YOUR OBJECTIVE
Pull out the part of the listing that opens with the line containing "void hvmloader_acpi_build_tables(struct acpi_config" and closes with the line containing "config->mem_ops.v2p = virt_to_phys;", and reproduce those lines verbatim, both ends included.

==========

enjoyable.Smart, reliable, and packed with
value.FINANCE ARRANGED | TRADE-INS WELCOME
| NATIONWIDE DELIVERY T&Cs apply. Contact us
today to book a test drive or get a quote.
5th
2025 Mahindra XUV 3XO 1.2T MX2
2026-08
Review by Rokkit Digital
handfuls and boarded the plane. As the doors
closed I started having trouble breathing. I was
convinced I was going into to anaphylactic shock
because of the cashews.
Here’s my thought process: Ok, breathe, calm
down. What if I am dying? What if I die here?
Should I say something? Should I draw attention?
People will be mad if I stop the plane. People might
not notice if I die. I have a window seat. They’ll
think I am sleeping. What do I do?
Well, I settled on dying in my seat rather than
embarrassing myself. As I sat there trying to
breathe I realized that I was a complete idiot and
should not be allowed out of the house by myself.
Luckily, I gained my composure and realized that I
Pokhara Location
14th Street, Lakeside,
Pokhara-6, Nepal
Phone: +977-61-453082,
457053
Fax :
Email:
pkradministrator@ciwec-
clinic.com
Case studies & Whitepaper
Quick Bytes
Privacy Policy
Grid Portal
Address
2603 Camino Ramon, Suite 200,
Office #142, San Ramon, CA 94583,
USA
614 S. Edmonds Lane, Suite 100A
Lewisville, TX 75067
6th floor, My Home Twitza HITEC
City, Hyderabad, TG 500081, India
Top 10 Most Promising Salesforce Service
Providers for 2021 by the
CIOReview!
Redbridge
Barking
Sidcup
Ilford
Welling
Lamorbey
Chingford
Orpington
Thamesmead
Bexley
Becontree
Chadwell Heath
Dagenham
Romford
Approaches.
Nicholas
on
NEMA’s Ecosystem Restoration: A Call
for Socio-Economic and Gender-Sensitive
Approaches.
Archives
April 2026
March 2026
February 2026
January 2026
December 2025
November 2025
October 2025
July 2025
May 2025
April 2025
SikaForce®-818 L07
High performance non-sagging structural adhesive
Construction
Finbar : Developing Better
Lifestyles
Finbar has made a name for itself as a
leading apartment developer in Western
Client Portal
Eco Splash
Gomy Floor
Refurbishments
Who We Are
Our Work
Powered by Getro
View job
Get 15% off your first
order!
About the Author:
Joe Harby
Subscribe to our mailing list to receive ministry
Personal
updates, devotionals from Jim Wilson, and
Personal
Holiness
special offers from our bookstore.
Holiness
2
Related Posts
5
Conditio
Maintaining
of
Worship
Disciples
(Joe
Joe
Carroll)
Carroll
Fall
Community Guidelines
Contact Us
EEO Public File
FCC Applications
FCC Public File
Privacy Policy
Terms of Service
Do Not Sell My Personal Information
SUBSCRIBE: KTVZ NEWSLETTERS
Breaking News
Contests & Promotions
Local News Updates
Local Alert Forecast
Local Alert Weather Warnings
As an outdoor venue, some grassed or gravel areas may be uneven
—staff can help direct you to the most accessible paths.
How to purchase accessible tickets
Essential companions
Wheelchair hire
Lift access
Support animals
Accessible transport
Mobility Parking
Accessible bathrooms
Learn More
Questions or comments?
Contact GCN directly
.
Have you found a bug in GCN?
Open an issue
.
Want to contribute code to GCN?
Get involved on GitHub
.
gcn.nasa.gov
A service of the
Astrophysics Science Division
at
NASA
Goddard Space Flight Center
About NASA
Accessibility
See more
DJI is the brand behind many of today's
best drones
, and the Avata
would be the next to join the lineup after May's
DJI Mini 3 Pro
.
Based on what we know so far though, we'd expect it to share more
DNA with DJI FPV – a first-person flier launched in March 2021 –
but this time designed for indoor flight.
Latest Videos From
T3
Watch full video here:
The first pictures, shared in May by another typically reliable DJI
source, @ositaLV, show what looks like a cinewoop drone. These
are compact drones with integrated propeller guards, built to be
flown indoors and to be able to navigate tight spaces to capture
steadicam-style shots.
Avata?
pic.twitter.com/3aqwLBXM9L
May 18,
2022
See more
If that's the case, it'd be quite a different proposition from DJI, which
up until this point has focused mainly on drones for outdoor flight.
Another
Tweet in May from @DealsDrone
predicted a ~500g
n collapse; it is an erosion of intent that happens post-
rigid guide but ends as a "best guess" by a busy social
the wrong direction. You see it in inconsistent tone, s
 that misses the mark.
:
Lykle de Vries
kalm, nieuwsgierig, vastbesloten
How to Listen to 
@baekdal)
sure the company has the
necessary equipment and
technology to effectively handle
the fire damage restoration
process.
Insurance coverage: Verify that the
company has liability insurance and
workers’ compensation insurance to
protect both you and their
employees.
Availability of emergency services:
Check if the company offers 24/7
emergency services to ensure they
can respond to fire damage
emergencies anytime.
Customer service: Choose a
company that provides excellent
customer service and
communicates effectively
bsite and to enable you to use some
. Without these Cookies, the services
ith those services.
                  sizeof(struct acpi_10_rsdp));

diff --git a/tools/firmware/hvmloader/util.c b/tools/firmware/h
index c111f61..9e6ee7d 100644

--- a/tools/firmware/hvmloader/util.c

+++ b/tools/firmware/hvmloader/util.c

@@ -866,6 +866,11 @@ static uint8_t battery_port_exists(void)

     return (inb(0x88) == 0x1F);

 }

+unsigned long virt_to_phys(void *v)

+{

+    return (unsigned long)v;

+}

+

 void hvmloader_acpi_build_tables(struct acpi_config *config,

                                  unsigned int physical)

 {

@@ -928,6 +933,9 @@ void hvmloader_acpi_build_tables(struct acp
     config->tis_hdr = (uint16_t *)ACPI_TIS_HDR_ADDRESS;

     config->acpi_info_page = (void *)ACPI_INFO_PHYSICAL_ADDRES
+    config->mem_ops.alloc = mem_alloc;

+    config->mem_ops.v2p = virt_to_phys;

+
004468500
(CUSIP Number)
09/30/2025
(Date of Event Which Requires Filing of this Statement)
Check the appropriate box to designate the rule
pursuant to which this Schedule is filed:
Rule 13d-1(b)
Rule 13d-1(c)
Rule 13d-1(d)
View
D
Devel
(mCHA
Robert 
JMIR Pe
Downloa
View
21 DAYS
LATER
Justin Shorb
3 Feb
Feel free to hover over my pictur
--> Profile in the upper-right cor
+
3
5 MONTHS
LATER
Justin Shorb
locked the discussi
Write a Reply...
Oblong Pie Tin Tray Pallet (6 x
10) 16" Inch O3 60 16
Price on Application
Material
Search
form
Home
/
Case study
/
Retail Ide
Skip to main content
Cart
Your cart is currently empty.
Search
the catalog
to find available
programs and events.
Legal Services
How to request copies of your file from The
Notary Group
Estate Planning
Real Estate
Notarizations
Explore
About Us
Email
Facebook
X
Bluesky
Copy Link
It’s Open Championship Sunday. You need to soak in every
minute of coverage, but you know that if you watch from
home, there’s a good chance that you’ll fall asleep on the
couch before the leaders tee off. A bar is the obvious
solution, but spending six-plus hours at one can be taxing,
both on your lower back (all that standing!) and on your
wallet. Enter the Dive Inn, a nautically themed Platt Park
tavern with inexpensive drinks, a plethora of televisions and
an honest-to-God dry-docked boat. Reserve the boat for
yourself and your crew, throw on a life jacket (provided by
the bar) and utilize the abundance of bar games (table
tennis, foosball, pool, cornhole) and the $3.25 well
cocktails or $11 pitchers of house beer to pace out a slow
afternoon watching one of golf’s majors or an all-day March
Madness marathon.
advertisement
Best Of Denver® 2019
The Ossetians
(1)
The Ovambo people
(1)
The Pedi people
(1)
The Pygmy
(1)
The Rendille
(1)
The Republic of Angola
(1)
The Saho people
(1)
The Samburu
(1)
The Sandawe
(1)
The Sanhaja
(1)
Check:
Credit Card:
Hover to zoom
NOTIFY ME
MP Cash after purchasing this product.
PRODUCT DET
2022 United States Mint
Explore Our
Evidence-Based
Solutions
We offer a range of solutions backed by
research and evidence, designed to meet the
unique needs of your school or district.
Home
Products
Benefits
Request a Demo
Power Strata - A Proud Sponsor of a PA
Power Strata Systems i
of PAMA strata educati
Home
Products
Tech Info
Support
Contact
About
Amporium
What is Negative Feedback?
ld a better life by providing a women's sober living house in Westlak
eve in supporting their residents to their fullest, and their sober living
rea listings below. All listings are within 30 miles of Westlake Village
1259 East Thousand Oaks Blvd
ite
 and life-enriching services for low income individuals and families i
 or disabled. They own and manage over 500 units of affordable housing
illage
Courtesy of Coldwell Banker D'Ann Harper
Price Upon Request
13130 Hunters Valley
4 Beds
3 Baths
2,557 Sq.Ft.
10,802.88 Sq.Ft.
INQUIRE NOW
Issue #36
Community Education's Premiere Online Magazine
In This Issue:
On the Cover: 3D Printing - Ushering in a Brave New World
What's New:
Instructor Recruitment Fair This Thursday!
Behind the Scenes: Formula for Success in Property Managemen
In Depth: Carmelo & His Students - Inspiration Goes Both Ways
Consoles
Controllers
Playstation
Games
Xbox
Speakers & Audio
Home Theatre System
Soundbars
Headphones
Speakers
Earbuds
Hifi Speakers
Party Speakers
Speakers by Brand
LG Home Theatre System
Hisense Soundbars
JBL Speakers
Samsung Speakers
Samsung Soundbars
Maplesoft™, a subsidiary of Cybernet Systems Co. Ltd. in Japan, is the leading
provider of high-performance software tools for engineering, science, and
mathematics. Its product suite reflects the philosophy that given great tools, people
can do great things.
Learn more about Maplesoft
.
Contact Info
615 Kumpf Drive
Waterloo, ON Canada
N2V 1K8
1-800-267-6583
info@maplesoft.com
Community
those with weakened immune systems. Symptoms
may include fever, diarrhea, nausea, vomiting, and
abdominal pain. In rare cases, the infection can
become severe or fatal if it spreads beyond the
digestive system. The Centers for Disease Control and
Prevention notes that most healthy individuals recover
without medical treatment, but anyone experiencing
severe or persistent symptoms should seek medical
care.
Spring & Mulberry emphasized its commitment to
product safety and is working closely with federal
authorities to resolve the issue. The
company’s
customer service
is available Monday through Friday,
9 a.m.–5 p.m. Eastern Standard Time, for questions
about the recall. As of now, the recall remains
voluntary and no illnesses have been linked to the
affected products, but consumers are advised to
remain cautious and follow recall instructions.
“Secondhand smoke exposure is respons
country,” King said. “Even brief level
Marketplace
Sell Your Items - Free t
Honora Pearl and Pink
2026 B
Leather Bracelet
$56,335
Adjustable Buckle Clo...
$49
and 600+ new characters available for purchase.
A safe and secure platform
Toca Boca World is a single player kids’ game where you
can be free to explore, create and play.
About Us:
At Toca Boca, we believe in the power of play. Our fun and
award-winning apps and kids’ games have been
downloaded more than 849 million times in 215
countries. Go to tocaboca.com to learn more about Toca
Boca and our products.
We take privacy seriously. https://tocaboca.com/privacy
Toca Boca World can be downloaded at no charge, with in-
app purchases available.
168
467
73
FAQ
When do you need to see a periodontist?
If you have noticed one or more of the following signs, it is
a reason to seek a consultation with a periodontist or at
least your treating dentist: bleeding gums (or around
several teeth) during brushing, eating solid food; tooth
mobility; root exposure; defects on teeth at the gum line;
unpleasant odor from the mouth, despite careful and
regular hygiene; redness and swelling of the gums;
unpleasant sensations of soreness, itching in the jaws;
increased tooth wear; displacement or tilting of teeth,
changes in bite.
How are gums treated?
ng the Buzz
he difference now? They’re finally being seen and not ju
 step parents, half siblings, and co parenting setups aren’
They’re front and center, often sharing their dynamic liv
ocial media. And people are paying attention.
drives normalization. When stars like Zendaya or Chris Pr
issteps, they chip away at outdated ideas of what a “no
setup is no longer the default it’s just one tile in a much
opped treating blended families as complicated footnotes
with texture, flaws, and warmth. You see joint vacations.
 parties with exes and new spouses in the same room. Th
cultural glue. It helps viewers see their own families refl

==========

ANSWER FOR THE TASK
 void hvmloader_acpi_build_tables(struct acpi_config *config,

                                  unsigned int physical)

 {

@@ -928,6 +933,9 @@ void hvmloader_acpi_build_tables(struct acp
     config->tis_hdr = (uint16_t *)ACPI_TIS_HDR_ADDRESS;

     config->acpi_info_page = (void *)ACPI_INFO_PHYSICAL_ADDRES
+    config->mem_ops.alloc = mem_alloc;

+    config->mem_ops.v2p = virt_to_phys;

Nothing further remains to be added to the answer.